MTMitchell June 14, 2013
I think I'll stick with marinating before for tenderizing and things that might take time to absorb the flavors and use the post-grilling dunk for when I haven't been the best planner.
 
~Suze June 12, 2013
SInce the acid element in a marinade (vingar, lemon, or wine) breaks down the sinew and tenderizes the meat (thus, the longer the better in most cases); I would be hesitant to use the "post" marinade technique on any tougher cuts of meat. Yet, if you're simply using it to flavor the meat then go for it!
I typically marinade before hand, reserving a bit of the liquid to thicken and brush over the meat while cooking.
 
Steven R. June 12, 2013
It's not better or worse. Just different. The Japanese dry grill yakitori half way through (enough to sear the outside), then plunge the skewers in a soy based marinade called tare. The grilling continues until the chicken is cooked, then the kebabs go for one final dip. Personally, I do most of my marinating before grilling.
 
MTMitchell June 12, 2013
Probably could just call it a sauce...but calling it "marinade" made me somehow feel like I had my act together more than I really did, and this has been a week where I'm needing the small victories! i tried this last night with chicken breasts and our favorite teriyaki marinade/sauce (which is 1/2 cup soy, 1/2 cup mirin, a lot of ginger, and a little honey...and I added green garlic because I needed to use it up), and it worked out really well. We poked holes in the chicken after it was grilled, and it seemed to really soak up the teriyaki. I couldn't taste the difference between the post-grill marinated chicken and the pre-grill marinated chicken.
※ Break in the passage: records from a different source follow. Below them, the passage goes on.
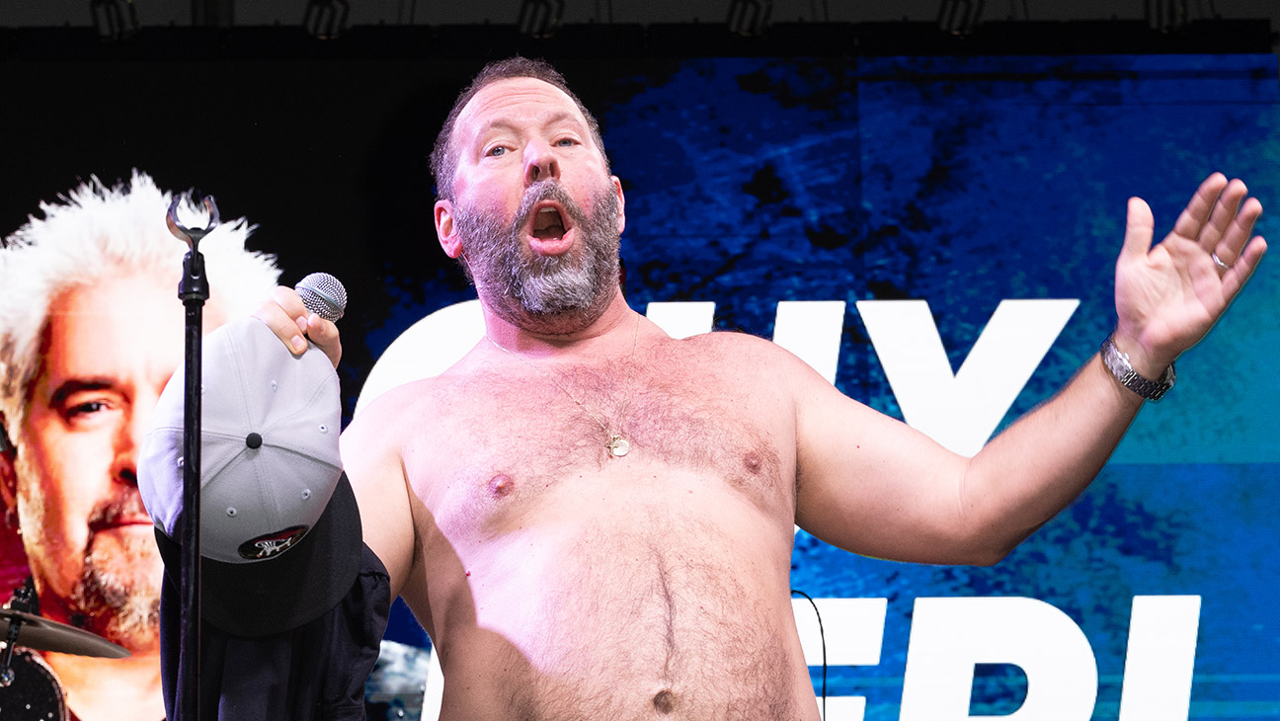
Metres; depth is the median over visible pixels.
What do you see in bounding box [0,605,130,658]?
cymbal
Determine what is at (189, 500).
microphone stand
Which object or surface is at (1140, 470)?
led screen
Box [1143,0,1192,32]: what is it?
stage light
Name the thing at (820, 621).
cable
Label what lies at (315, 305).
microphone
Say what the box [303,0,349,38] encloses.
stage light
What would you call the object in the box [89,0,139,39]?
stage light
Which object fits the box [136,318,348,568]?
baseball cap
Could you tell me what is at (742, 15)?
stage light
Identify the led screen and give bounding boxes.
[0,62,1279,720]
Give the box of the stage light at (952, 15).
[937,0,984,35]
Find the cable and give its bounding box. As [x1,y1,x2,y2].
[792,586,829,720]
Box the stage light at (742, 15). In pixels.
[725,0,771,36]
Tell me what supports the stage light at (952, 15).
attached to the lighting truss
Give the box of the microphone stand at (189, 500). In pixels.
[164,190,222,720]
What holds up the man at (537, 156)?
on the floor
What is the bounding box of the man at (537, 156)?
[223,65,1271,720]
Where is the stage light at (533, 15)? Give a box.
[518,0,563,37]
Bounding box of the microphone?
[294,271,348,325]
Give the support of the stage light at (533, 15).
attached to the lighting truss
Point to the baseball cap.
(272, 449)

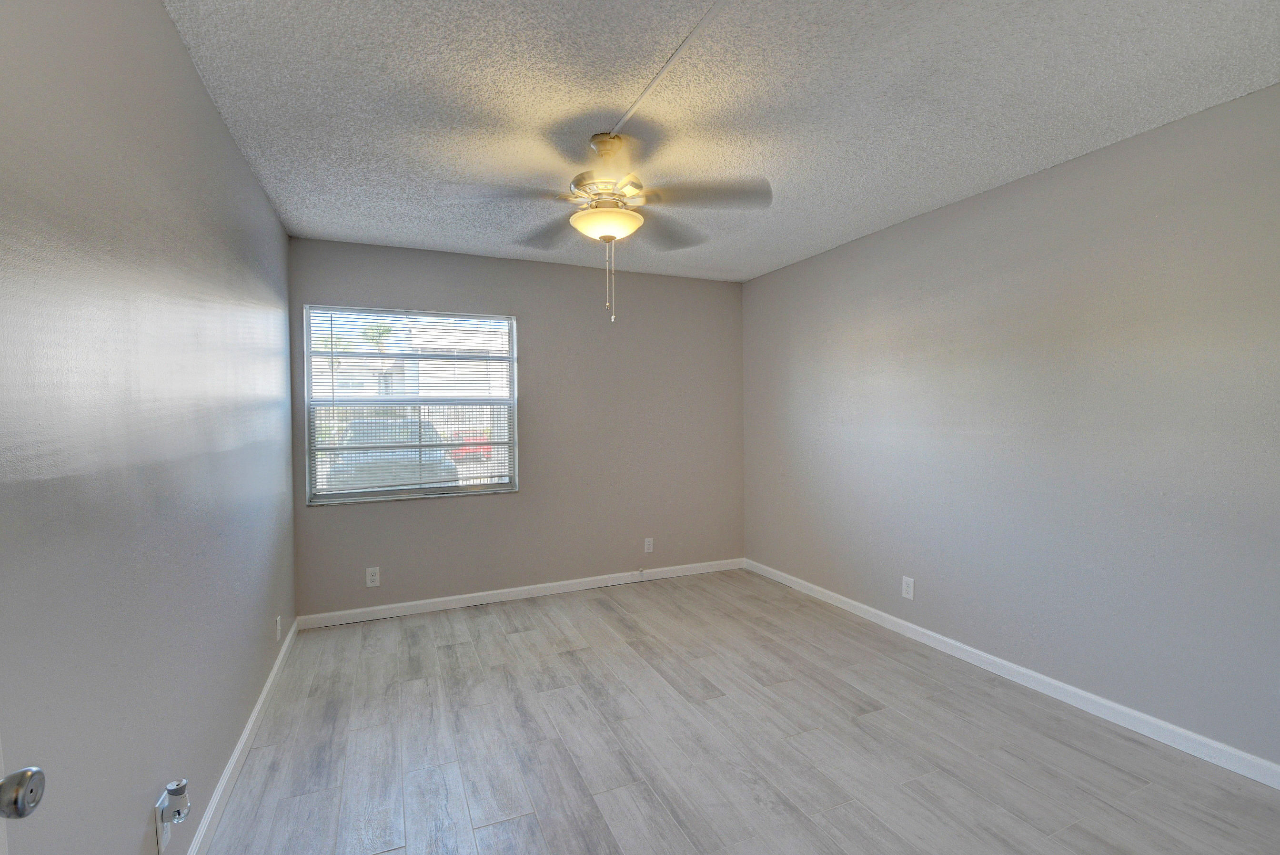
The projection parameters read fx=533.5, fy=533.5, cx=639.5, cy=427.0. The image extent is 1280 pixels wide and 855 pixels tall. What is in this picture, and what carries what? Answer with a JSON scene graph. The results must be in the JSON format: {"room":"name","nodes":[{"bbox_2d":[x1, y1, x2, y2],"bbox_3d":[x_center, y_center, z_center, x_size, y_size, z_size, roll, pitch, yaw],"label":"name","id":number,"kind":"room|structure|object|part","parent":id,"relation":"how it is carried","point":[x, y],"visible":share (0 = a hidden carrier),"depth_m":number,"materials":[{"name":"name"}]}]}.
{"room":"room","nodes":[
{"label":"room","id":0,"kind":"room"},
{"bbox_2d":[0,0,296,851],"bbox_3d":[-1.326,0.076,1.409,0.149,2.449,4.449,-1,1,-24],"label":"left wall","id":1,"kind":"structure","parent":0,"point":[176,45],"depth_m":1.23,"materials":[{"name":"grey paint"}]},
{"bbox_2d":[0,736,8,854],"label":"door","id":2,"kind":"structure","parent":1,"relation":"attached to","point":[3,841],"depth_m":0.67,"materials":[{"name":"white paint"}]},
{"bbox_2d":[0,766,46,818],"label":"door knob","id":3,"kind":"object","parent":2,"relation":"attached to","point":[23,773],"visible":1,"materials":[{"name":"silver metal"}]},
{"bbox_2d":[154,797,171,854],"bbox_3d":[-1.207,0.998,1.352,0.008,0.118,0.076,-1,1,-24],"label":"wall socket","id":4,"kind":"object","parent":1,"relation":"attached to","point":[166,828],"visible":0.59,"depth_m":1.33,"materials":[{"name":"white plastic"}]},
{"bbox_2d":[157,778,191,823],"bbox_3d":[-1.171,0.943,1.349,0.054,0.083,0.056,-1,1,-24],"label":"plug-in device","id":5,"kind":"object","parent":4,"relation":"attached to","point":[171,791],"visible":0.99,"depth_m":1.34,"materials":[{"name":"white plastic"}]},
{"bbox_2d":[185,617,299,854],"bbox_3d":[-1.296,1.259,1.531,0.015,0.086,4.068,-1,1,-24],"label":"left baseboard","id":6,"kind":"structure","parent":1,"relation":"attached to","point":[259,706],"depth_m":1.99,"materials":[{"name":"white paint"}]},
{"bbox_2d":[274,614,282,639],"bbox_3d":[-1.905,1.055,2.818,0.011,0.120,0.076,-1,1,-24],"label":"wall socket","id":7,"kind":"object","parent":1,"relation":"attached to","point":[279,619],"visible":0.99,"depth_m":2.80,"materials":[{"name":"white plastic"}]},
{"bbox_2d":[288,237,745,616],"bbox_3d":[-0.655,0.016,4.047,3.330,2.449,0.151,-1,1,-24],"label":"back wall","id":8,"kind":"structure","parent":0,"point":[417,511],"depth_m":3.98,"materials":[{"name":"grey paint"}]},
{"bbox_2d":[365,565,380,586],"bbox_3d":[-1.750,0.980,3.498,0.077,0.125,0.008,-1,1,-24],"label":"wall socket","id":9,"kind":"object","parent":8,"relation":"attached to","point":[371,576],"visible":0.99,"depth_m":3.50,"materials":[{"name":"white plastic"}]},
{"bbox_2d":[301,303,518,504],"bbox_3d":[-1.534,-0.157,3.687,1.312,1.286,0.103,-1,1,-24],"label":"window","id":10,"kind":"structure","parent":8,"relation":"in","point":[394,491],"depth_m":3.66,"materials":[{"name":"clear glass"}]},
{"bbox_2d":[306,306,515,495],"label":"window blinds","id":11,"kind":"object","parent":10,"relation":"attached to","point":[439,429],"visible":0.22,"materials":[{"name":"white plastic"}]},
{"bbox_2d":[294,556,745,628],"bbox_3d":[-0.612,1.197,3.999,3.310,0.084,0.014,-1,1,-24],"label":"back baseboard","id":12,"kind":"structure","parent":8,"relation":"attached to","point":[444,599],"depth_m":3.83,"materials":[{"name":"white paint"}]},
{"bbox_2d":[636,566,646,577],"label":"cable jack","id":13,"kind":"object","parent":12,"relation":"attached to","point":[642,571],"visible":0.99,"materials":[{"name":"white"}]},
{"bbox_2d":[643,536,654,552],"bbox_3d":[0.069,0.940,4.264,0.073,0.117,0.008,-1,1,-24],"label":"wall socket","id":14,"kind":"object","parent":8,"relation":"attached to","point":[650,547],"visible":0.99,"depth_m":4.26,"materials":[{"name":"white plastic"}]},
{"bbox_2d":[161,0,1279,281],"bbox_3d":[0.261,-1.222,1.989,3.572,0.112,4.750,-1,1,-24],"label":"ceiling","id":15,"kind":"structure","parent":0,"point":[955,187],"depth_m":1.90,"materials":[{"name":"white paint"}]},
{"bbox_2d":[437,129,770,324],"bbox_3d":[-0.136,-0.806,2.216,1.273,0.741,1.260,-1,1,-24],"label":"ceiling fan","id":16,"kind":"object","parent":15,"relation":"hanging from","point":[609,237],"visible":0.99,"depth_m":2.13,"materials":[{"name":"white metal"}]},
{"bbox_3d":[-0.524,-0.869,2.011,0.461,0.048,0.308,-1,1,-24],"label":"blade","id":17,"kind":"part","parent":16,"relation":"part of","materials":[{"name":"wood"}]},
{"bbox_3d":[-0.421,-0.885,2.464,0.341,0.051,0.467,-1,1,-24],"label":"blade","id":18,"kind":"part","parent":16,"relation":"part of","materials":[{"name":"grey wood"}]},
{"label":"motor housing","id":19,"kind":"part","parent":16,"relation":"part of","materials":[{"name":"metal"}]},
{"bbox_3d":[0.125,-0.886,2.437,0.409,0.051,0.408,-1,1,-24],"label":"blade","id":20,"kind":"part","parent":16,"relation":"part of","materials":[{"name":"grey wood"}]},
{"bbox_3d":[0.254,-0.886,2.039,0.461,0.048,0.329,-1,1,-24],"label":"blade","id":21,"kind":"part","parent":16,"relation":"part of","materials":[{"name":"wood"}]},
{"bbox_2d":[607,0,723,134],"bbox_3d":[0.235,-1.151,1.349,0.021,0.014,1.926,-1,1,-24],"label":"cable raceway","id":22,"kind":"object","parent":15,"relation":"attached to","point":[642,95],"visible":0.98,"depth_m":1.69,"materials":[{"name":"white plastic"}]},
{"bbox_2d":[200,567,1279,854],"bbox_3d":[0.314,1.337,1.936,3.542,0.104,4.726,-1,1,-24],"label":"floor","id":23,"kind":"structure","parent":0,"point":[487,833],"depth_m":2.12,"materials":[{"name":"grey"}]},
{"bbox_2d":[740,81,1279,771],"bbox_3d":[1.859,0.026,2.769,0.153,2.435,4.541,-1,1,-24],"label":"right wall","id":24,"kind":"structure","parent":0,"point":[757,285],"depth_m":2.41,"materials":[{"name":"grey paint"}]},
{"bbox_2d":[900,575,915,599],"bbox_3d":[1.593,0.952,3.173,0.008,0.125,0.076,-1,1,-24],"label":"wall socket","id":25,"kind":"object","parent":24,"relation":"attached to","point":[910,589],"visible":0.99,"depth_m":3.17,"materials":[{"name":"white plastic"}]},
{"bbox_2d":[746,556,1279,788],"bbox_3d":[1.788,1.205,2.780,0.014,0.084,4.144,-1,1,-24],"label":"right baseboard","id":26,"kind":"structure","parent":24,"relation":"attached to","point":[1063,686],"depth_m":2.42,"materials":[{"name":"white paint"}]},
{"label":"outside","id":27,"kind":"structure","parent":0,"visible":0},
{"bbox_2d":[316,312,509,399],"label":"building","id":28,"kind":"structure","parent":27,"point":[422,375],"materials":[{"name":"white"}]},
{"label":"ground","id":29,"kind":"structure","parent":27,"visible":0},
{"bbox_2d":[324,416,454,492],"bbox_3d":[-4.759,0.637,10.133,1.882,1.594,4.193,-1,1,-24],"label":"car","id":30,"kind":"object","parent":29,"relation":"on","point":[337,469],"visible":0.4,"depth_m":8.64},
{"bbox_2d":[450,429,493,459],"label":"red car","id":31,"kind":"object","parent":29,"relation":"on","point":[472,439],"visible":0.42,"materials":[{"name":"red metal"}]}
]}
My husband said he "sort of" could....but if he really could it was a negligible difference.
 
Why don't they just call it a sauce instead of a marinade? Sounds like re-inventing the wheel!
 
MTMitchell June 10, 2013
I followed the recipe from Bitten Word/ cooks country for the most part. Subbed shush kebabs for skirt steak (what I had on hand) and green garlic for scallions and garlic (what I had). It was really good. We will definitely be doing this little trick again. Tomorrow night in fact with chicken and our favorite teriyaki marinade. One small thing I'd do differently -- less oil. It didn't seem to need as much as the recipe called for, to us. But all in all really good and will be something I turn to when I haven't been organized enough to do the 24 hour advance planning. Actually I'm gong to try this with other marinades and see how it works. Thanks all!
 
sexyLAMBCHOPx June 10, 2013
I just visited the blog, (my 1st time & looks great, btw),and the method looks very good. It like that you can serve the steak with the marinade, safety & easily on the side. I grill a lot of skirt steak year round. Making the recipe this week.
 
MTMitchell June 10, 2013
Thanks! I think I'm going to try it. Probably can't hurt (I won't use an expensive piece of meat!).
 
sexyLAMBCHOPx June 10, 2013
MTM - If you make before me can you post back how it tasted?
 
HinOh June 10, 2013
Sorry, should have also said that Mr. Sauer flipped the process because he was frustrated that marinated meats seemed to steam rather than get a sear because of the moisture from the marinade. The Bitten Word guys loved it.
 
HinOh June 10, 2013
I saw something similar on The Bitten Word blog. The article was about the process by Jeremy Sauer at Cook's Country (June/July 2012). You season the steak, grill it and then put it inside room temperature marinade for five minutes. They say that the process is "best suited for a skirt steak." I haven't tried it yet but would like to.